» EXERCISE MATERIALS
------------------------------------------------------------

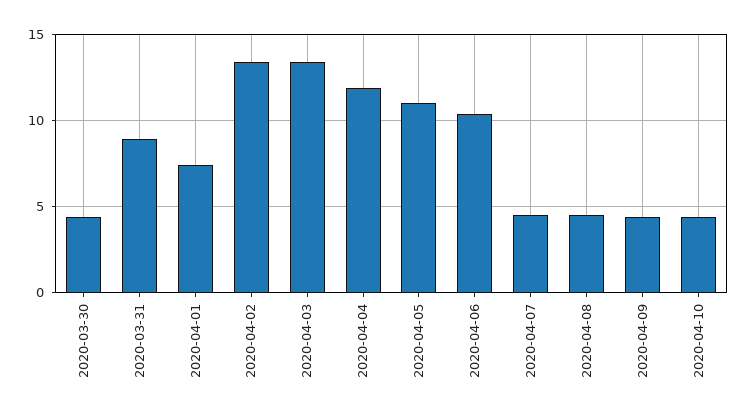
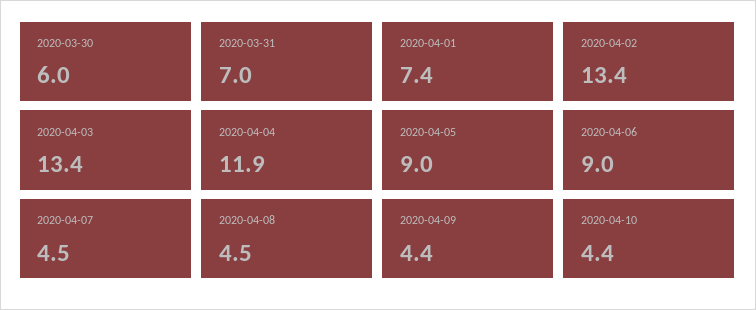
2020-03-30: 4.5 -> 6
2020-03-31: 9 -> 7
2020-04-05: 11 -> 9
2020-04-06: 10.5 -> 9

------------------------------------------------------------

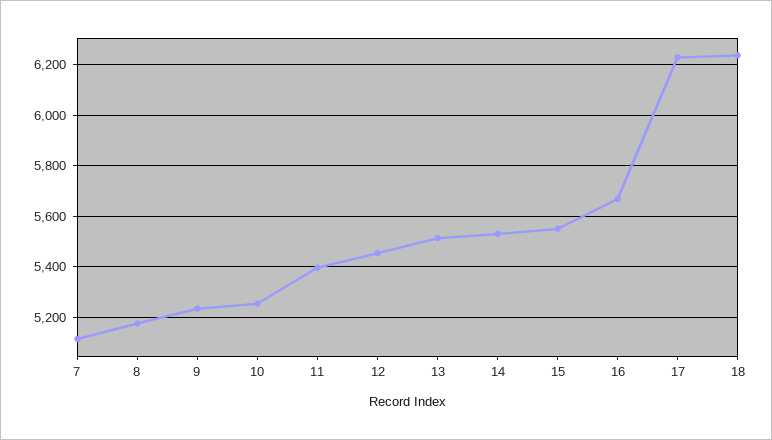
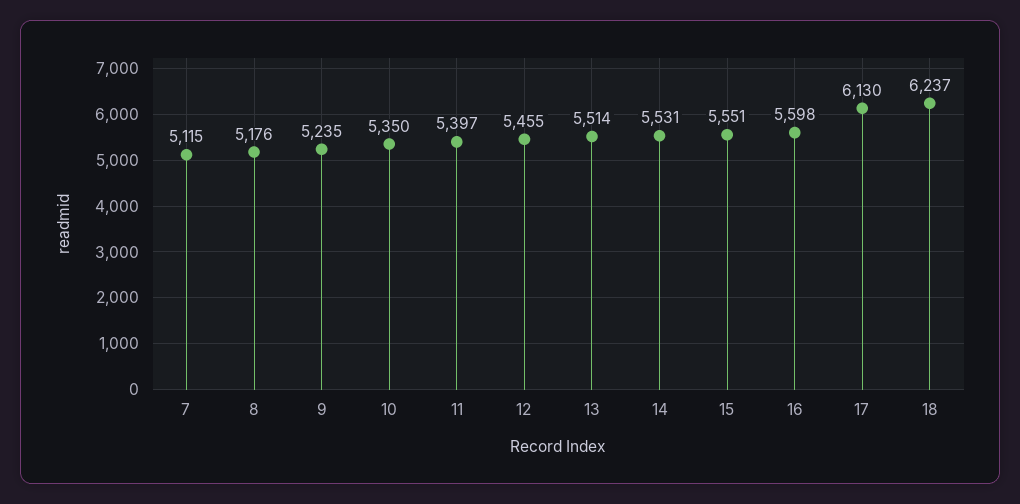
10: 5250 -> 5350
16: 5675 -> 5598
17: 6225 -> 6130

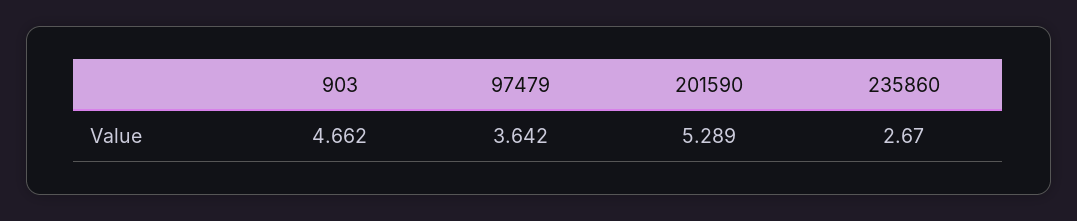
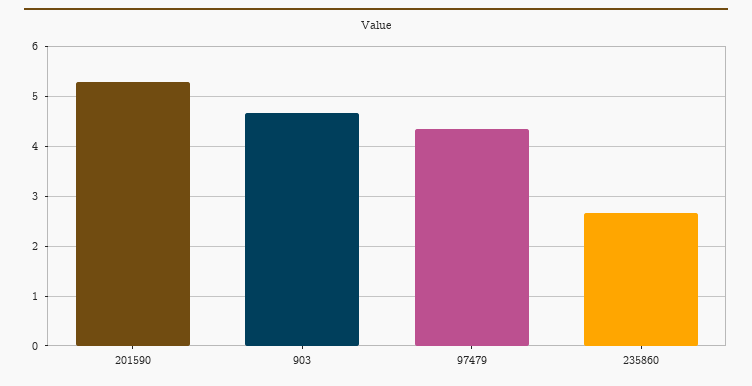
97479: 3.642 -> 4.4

------------------------------------------------------------

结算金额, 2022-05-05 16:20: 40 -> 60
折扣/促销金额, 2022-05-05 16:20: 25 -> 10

------------------------------------------------------------

» EXERCISE GOAL
Write down again, exactly as given, only the lines above that fall from the line with "结算金额, 2022-05-05 16:20: 40 -> 60" to the line with "折扣/促销金额, 2022-05-05 16:20: 25 -> 10", inclusive.

» ANSWER TO THE EXERCISE
结算金额, 2022-05-05 16:20: 40 -> 60
折扣/促销金额, 2022-05-05 16:20: 25 -> 10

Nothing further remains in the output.